TASK OBJECTIVE
Print every line of the listing below, starting with the line that holds "left wrist: (423, 236)" and going on through the line that holds "left wrist: (849, 300)", both included, and print nothing else.

MATERIAL FOR THIS EXERCISE
|---|
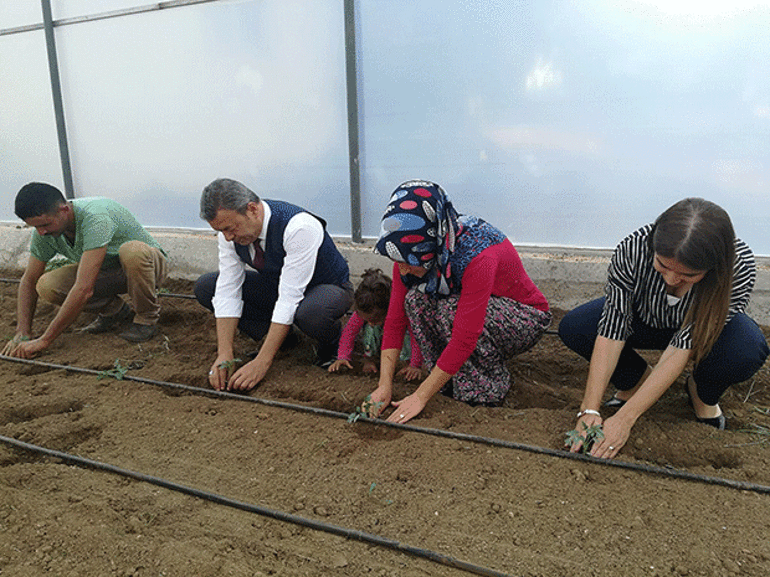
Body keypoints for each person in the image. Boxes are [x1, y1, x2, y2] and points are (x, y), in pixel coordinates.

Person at [559, 198, 769, 459]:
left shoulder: (738, 266)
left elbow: (684, 344)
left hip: (700, 331)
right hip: (645, 318)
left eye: (688, 275)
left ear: (713, 267)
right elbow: (613, 327)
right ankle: (635, 380)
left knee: (745, 349)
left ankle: (702, 393)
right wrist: (589, 409)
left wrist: (625, 419)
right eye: (663, 266)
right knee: (578, 327)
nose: (671, 279)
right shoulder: (635, 248)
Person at [364, 180, 552, 423]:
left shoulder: (478, 255)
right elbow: (395, 320)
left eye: (408, 261)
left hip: (524, 317)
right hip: (476, 312)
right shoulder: (410, 252)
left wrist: (420, 397)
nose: (402, 268)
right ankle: (446, 381)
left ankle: (486, 388)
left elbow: (465, 336)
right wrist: (384, 387)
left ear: (429, 245)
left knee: (450, 310)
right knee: (416, 301)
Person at [194, 178, 353, 392]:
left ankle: (332, 341)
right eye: (221, 231)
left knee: (311, 313)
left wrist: (262, 362)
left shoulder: (299, 227)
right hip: (277, 285)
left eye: (230, 228)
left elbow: (290, 298)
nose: (227, 237)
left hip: (326, 288)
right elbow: (227, 289)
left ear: (252, 209)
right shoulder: (231, 234)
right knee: (207, 287)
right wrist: (224, 353)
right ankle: (283, 339)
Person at [2, 182, 168, 358]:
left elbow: (84, 289)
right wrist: (22, 332)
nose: (41, 232)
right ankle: (115, 311)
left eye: (45, 225)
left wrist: (45, 340)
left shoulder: (95, 218)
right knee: (46, 285)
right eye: (35, 227)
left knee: (132, 252)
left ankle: (146, 318)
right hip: (108, 271)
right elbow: (29, 280)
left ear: (64, 210)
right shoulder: (44, 233)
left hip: (148, 268)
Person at [328, 268, 424, 380]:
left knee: (405, 333)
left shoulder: (402, 311)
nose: (371, 323)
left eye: (375, 319)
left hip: (399, 340)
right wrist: (343, 356)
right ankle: (370, 360)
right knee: (371, 329)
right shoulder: (363, 310)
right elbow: (349, 332)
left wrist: (415, 364)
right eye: (367, 319)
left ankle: (406, 363)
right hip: (379, 342)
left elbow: (415, 336)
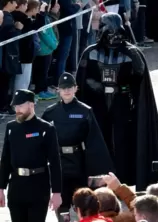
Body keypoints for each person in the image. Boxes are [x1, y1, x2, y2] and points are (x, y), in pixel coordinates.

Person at [76, 13, 158, 189]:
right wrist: (96, 86)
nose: (113, 37)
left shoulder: (131, 52)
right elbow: (82, 80)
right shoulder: (91, 52)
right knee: (98, 140)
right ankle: (100, 178)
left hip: (122, 102)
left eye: (116, 33)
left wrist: (128, 77)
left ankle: (123, 177)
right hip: (98, 103)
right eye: (109, 33)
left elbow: (140, 80)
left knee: (123, 140)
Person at [41, 73, 113, 215]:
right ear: (58, 90)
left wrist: (97, 169)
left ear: (76, 88)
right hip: (58, 162)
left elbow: (95, 140)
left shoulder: (85, 111)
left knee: (83, 200)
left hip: (78, 161)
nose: (66, 91)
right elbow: (42, 141)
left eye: (70, 87)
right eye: (63, 88)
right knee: (61, 201)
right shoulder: (50, 113)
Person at [0, 89, 63, 221]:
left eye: (20, 106)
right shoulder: (11, 127)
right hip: (16, 187)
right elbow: (5, 160)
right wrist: (1, 187)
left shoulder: (46, 129)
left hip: (38, 188)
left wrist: (57, 192)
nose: (17, 109)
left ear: (31, 104)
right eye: (15, 106)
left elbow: (55, 161)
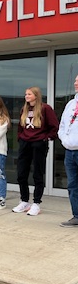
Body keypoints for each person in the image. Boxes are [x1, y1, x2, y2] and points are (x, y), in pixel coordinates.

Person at [12, 86, 59, 216]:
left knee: (38, 174)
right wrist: (20, 138)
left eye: (29, 94)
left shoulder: (45, 108)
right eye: (26, 94)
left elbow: (54, 126)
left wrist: (46, 138)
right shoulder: (24, 109)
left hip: (39, 144)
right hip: (25, 143)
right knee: (21, 173)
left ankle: (36, 203)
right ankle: (24, 200)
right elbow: (21, 127)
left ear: (36, 96)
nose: (26, 96)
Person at [58, 75, 78, 227]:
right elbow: (63, 125)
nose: (75, 83)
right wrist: (64, 140)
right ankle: (76, 216)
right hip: (70, 152)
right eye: (75, 80)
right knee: (72, 185)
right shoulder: (71, 104)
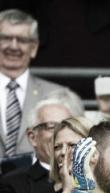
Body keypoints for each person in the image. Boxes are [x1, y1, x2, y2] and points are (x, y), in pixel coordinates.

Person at [0, 9, 66, 172]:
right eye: (6, 38)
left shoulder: (59, 96)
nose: (13, 46)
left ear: (34, 47)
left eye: (22, 40)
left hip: (39, 191)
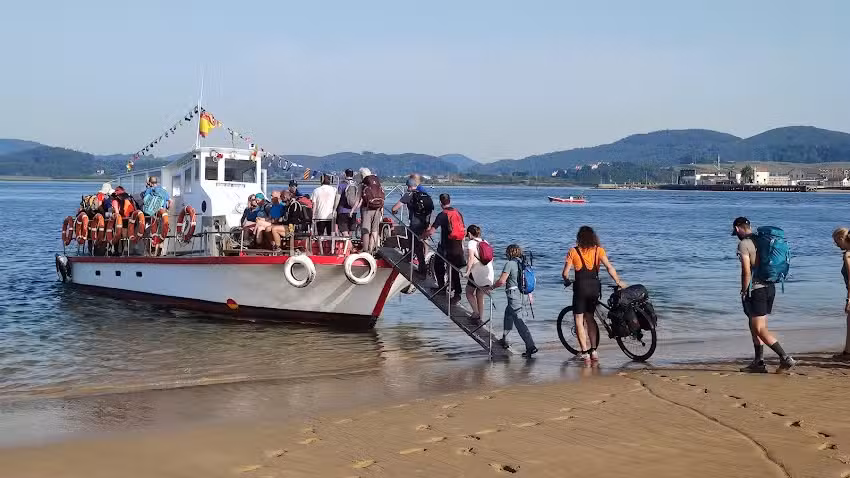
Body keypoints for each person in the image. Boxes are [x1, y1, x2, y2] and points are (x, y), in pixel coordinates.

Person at [732, 217, 796, 372]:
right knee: (756, 325)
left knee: (759, 329)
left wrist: (743, 289)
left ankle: (785, 357)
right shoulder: (761, 240)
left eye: (735, 231)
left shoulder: (744, 244)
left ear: (737, 228)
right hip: (770, 288)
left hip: (756, 289)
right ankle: (758, 362)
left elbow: (746, 271)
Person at [561, 226, 625, 364]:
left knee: (579, 319)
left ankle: (584, 352)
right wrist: (618, 281)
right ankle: (594, 351)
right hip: (595, 288)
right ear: (593, 237)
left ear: (579, 237)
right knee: (590, 317)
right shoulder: (598, 250)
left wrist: (566, 281)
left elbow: (565, 273)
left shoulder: (573, 251)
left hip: (580, 288)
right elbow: (609, 267)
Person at [485, 244, 537, 357]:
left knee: (519, 322)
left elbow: (502, 281)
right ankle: (505, 340)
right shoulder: (522, 263)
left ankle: (530, 346)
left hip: (513, 296)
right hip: (523, 295)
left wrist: (491, 288)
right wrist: (530, 295)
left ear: (509, 253)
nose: (505, 254)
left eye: (506, 252)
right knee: (508, 315)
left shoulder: (510, 264)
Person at [424, 193, 465, 304]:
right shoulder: (458, 213)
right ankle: (456, 293)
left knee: (438, 265)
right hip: (458, 246)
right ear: (449, 201)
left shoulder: (442, 215)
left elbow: (432, 231)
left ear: (440, 203)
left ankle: (444, 289)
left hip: (446, 247)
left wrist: (423, 236)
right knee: (454, 271)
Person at [392, 178, 431, 276]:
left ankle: (422, 270)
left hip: (415, 225)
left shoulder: (408, 195)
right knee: (416, 244)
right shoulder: (425, 195)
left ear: (408, 186)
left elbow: (395, 208)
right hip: (424, 224)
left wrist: (394, 211)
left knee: (417, 246)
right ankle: (410, 257)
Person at [465, 225, 494, 320]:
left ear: (469, 233)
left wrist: (467, 272)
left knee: (469, 292)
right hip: (488, 272)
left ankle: (476, 313)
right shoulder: (485, 242)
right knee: (480, 294)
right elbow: (491, 259)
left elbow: (470, 258)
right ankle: (481, 318)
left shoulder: (471, 243)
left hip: (476, 273)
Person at [356, 167, 385, 253]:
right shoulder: (377, 183)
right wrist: (381, 209)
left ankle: (365, 250)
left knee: (366, 230)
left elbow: (358, 200)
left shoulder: (363, 184)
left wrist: (352, 210)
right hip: (378, 209)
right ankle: (372, 249)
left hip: (367, 209)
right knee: (374, 230)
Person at [832, 228, 850, 360]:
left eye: (836, 241)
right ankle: (847, 352)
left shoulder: (848, 255)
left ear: (841, 239)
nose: (836, 244)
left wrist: (849, 300)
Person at [336, 169, 358, 237]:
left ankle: (348, 245)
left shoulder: (341, 185)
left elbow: (338, 198)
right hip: (353, 210)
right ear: (353, 175)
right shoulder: (356, 185)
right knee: (351, 230)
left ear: (345, 175)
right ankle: (349, 243)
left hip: (342, 210)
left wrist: (334, 208)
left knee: (344, 230)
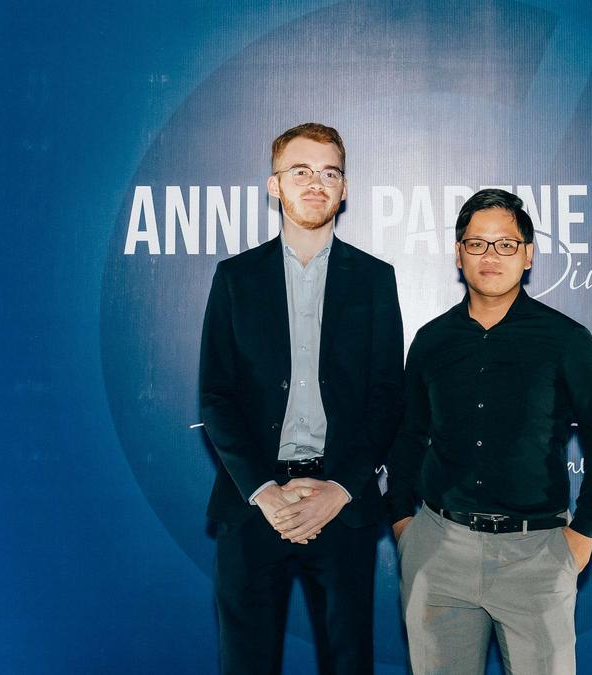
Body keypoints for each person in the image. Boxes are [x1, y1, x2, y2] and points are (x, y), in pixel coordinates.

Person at [386, 188, 592, 674]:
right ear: (459, 254)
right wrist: (400, 521)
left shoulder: (565, 339)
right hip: (438, 551)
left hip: (537, 555)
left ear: (528, 254)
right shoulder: (432, 340)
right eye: (477, 244)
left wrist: (585, 531)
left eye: (505, 244)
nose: (490, 256)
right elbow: (408, 435)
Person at [199, 122, 404, 675]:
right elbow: (216, 396)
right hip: (252, 505)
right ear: (275, 185)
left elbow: (388, 397)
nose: (317, 182)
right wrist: (265, 492)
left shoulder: (375, 279)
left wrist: (339, 489)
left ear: (344, 189)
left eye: (330, 173)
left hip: (341, 506)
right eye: (301, 171)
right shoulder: (236, 278)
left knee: (349, 662)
|---|
ANSWER AREA
left wrist: (423, 236)
right knee: (454, 271)
Person at [392, 178, 431, 276]:
left ankle: (422, 270)
left hip: (415, 225)
left shoulder: (408, 195)
right knee: (416, 244)
right shoulder: (425, 195)
left ear: (408, 186)
left elbow: (395, 208)
right hip: (424, 224)
left wrist: (394, 211)
left knee: (417, 246)
right ankle: (410, 257)
Person at [465, 225, 494, 320]:
left ear: (469, 233)
left wrist: (467, 272)
left knee: (469, 292)
right hip: (488, 272)
left ankle: (476, 313)
right shoulder: (485, 242)
right knee: (480, 294)
right elbow: (491, 259)
left elbow: (470, 258)
right ankle: (481, 318)
left shoulder: (471, 243)
left hip: (476, 273)
Person at [356, 167, 385, 253]:
right shoulder: (377, 183)
right wrist: (381, 209)
left ankle: (365, 250)
left knee: (366, 230)
left elbow: (358, 200)
left shoulder: (363, 184)
left wrist: (352, 210)
right hip: (378, 209)
right ankle: (372, 249)
left hip: (367, 209)
right knee: (374, 230)
Person at [832, 228, 850, 360]:
left eye: (836, 241)
right ankle: (847, 352)
left shoulder: (848, 255)
left ear: (841, 239)
nose: (836, 244)
left wrist: (849, 300)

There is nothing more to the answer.